*** Record set

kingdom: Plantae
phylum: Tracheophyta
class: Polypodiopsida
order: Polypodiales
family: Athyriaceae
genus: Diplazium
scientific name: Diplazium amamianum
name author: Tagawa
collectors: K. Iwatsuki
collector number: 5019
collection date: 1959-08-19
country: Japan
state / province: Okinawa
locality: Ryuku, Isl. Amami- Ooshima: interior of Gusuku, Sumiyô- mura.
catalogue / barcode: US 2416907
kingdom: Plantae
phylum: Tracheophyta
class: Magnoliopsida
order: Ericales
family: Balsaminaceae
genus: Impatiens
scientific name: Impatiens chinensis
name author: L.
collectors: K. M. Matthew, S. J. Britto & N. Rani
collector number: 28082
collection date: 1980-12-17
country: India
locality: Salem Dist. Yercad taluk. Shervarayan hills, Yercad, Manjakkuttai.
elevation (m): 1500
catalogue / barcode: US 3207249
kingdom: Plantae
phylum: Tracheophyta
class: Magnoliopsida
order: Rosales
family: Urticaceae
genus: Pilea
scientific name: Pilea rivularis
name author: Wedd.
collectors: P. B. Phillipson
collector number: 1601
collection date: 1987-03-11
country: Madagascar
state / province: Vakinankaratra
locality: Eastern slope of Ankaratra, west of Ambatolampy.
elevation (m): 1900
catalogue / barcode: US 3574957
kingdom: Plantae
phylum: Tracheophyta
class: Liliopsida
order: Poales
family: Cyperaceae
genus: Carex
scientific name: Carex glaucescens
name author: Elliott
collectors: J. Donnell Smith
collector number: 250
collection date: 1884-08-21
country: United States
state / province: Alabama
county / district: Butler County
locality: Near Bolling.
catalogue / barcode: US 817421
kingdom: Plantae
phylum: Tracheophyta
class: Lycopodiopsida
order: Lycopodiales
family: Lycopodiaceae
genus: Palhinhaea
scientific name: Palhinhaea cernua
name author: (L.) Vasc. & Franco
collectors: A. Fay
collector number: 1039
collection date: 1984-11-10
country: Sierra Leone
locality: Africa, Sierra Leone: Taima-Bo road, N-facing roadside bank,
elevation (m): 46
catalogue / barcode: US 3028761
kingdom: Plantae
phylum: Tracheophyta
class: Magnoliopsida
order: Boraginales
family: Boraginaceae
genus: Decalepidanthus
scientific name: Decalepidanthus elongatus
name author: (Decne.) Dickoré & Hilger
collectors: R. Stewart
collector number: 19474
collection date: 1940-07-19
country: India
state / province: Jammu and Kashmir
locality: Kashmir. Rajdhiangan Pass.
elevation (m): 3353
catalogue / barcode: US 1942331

******

Stated goal: Output every line of the records above as a single numbered list, skipping any blank lines.

Worked answer:
1. kingdom: Plantae
2. phylum: Tracheophyta
3. class: Polypodiopsida
4. order: Polypodiales
5. family: Athyriaceae
6. genus: Diplazium
7. scientific name: Diplazium amamianum
8. name author: Tagawa
9. collectors: K. Iwatsuki
10. collector number: 5019
11. collection date: 1959-08-19
12. country: Japan
13. state / province: Okinawa
14. locality: Ryuku, Isl. Amami- Ooshima: interior of Gusuku, Sumiyô- mura.
15. catalogue / barcode: US 2416907
16. kingdom: Plantae
17. phylum: Tracheophyta
18. class: Magnoliopsida
19. order: Ericales
20. family: Balsaminaceae
21. genus: Impatiens
22. scientific name: Impatiens chinensis
23. name author: L.
24. collectors: K. M. Matthew, S. J. Britto & N. Rani
25. collector number: 28082
26. collection date: 1980-12-17
27. country: India
28. locality: Salem Dist. Yercad taluk. Shervarayan hills, Yercad, Manjakkuttai.
29. elevation (m): 1500
30. catalogue / barcode: US 3207249
31. kingdom: Plantae
32. phylum: Tracheophyta
33. class: Magnoliopsida
34. order: Rosales
35. family: Urticaceae
36. genus: Pilea
37. scientific name: Pilea rivularis
38. name author: Wedd.
39. collectors: P. B. Phillipson
40. collector number: 1601
41. collection date: 1987-03-11
42. country: Madagascar
43. state / province: Vakinankaratra
44. locality: Eastern slope of Ankaratra, west of Ambatolampy.
45. elevation (m): 1900
46. catalogue / barcode: US 3574957
47. kingdom: Plantae
48. phylum: Tracheophyta
49. class: Liliopsida
50. order: Poales
51. family: Cyperaceae
52. genus: Carex
53. scientific name: Carex glaucescens
54. name author: Elliott
55. collectors: J. Donnell Smith
56. collector number: 250
57. collection date: 1884-08-21
58. country: United States
59. state / province: Alabama
60. county / district: Butler County
61. locality: Near Bolling.
62. catalogue / barcode: US 817421
63. kingdom: Plantae
64. phylum: Tracheophyta
65. class: Lycopodiopsida
66. order: Lycopodiales
67. family: Lycopodiaceae
68. genus: Palhinhaea
69. scientific name: Palhinhaea cernua
70. name author: (L.) Vasc. & Franco
71. collectors: A. Fay
72. collector number: 1039
73. collection date: 1984-11-10
74. country: Sierra Leone
75. locality: Africa, Sierra Leone: Taima-Bo road, N-facing roadside bank,
76. elevation (m): 46
77. catalogue / barcode: US 3028761
78. kingdom: Plantae
79. phylum: Tracheophyta
80. class: Magnoliopsida
81. order: Boraginales
82. family: Boraginaceae
83. genus: Decalepidanthus
84. scientific name: Decalepidanthus elongatus
85. name author: (Decne.) Dickoré & Hilger
86. collectors: R. Stewart
87. collector number: 19474
88. collection date: 1940-07-19
89. country: India
90. state / province: Jammu and Kashmir
91. locality: Kashmir. Rajdhiangan Pass.
92. elevation (m): 3353
93. catalogue / barcode: US 1942331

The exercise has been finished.